Tampoco él mismo se tomaba demasiado en serio como ciudadano. En la primera mitad de su vida se convirtió en testigo de sí mismo, o quizás en detective en sentido baudeleriano, como husmeador de los hogares burgueses de París, más algunos nobles, aunque no muy nobles. Su sociedad le tenía por un petimetre sin sustancia, un esnob sin el menor fluido vital o intelectual, un adorador de condesas y halagador de celebridades como Anna de Noailles.

De ahí esas fotografías que aún hoy nos horripilan, como una en la que figura arrodillado a los pies de un banco con una raqueta de tenis, simulando que toca la guitarra ante unas muchachas en flor. Era justo el tipo de carácter que él quería dar a conocer y tras el que se escondía. Hasta muchos años más tarde nadie supo que en aquellas ridículas exposiciones públicas estaba recogiendo datos, documentos, imágenes, caracteres, que luego irían haciendo crecer La Recherche.

Porque ese es el contenido del tiempo perdido, el de los miles de horas que quemó en su frívola juventud usando palabras huecas y gestos estúpidos con gente sin el menor interés y que además le despreciaba. No obstante, él sabía que ese material llegaría un momento en que cristalizaría o cuajaría en una materia distinta y portentosa: la vida de todo el mundo. Algo así como la Ilíada y la Odisea de cualquiera.

Para escribir ese monumento colosal llegó un día en que decidió encerrarse en una habitación forrada de corcho y comenzar a transformar milagrosa, divinamente, toda la basura social en una construcción grandiosa que redimiera nuestra insignificancia. Así, aquel hombrecillo ridículo se convirtió en un dios creador, uno de los mayores artistas que ha conocido el mundo y sólo comparable a los máximos, a Sófocles, a Shakespeare, a Cervantes, a los inmensos inventores de la condición humana.

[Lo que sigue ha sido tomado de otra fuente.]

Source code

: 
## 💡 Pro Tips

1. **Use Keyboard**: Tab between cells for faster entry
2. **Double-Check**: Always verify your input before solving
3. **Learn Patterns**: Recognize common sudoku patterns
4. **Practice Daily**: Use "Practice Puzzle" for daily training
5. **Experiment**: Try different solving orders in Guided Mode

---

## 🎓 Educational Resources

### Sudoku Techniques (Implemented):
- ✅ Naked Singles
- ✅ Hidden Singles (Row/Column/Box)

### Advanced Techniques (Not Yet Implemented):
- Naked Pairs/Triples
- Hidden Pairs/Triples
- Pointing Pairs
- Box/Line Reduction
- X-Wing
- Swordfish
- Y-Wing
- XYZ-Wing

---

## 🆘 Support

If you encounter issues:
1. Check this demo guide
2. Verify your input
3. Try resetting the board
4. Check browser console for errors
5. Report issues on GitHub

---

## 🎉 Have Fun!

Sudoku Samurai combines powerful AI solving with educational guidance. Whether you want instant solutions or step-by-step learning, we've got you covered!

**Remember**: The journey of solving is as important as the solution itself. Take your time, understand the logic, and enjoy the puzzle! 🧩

Escondido siempre detrás de un disfraz de estúpido social, más tarde encerrado en la habitación insonora, parapetado durante toda su vida tras una enfermedad obsesiva y neurótica que le permitía saltarse todas las leyes y reglas de la educación burguesa, es muy difícil llegar hasta el Proust real, al auténtico, el de carne y hueso. Pero hay un camino desviado, un recurso, que es su correspondencia. Como buen escriba compulsivo, se conservan más de 8.000 cartas de Proust. Tarea inmensa y singular ha sido la de Estela Ocampo, la cual ha recorrido ese océano epistolar un par de veces y ahora nos ofrece una selección perfecta en 180 estampas y muy buena traducción de José Ramón Monreal (Acantilado). He aquí el camino subterráneo, que no es el de Swann ni el de Guermantes, y que permite palpar la piel, sin duda fría y sudorosa, de nuestro escritor favorito.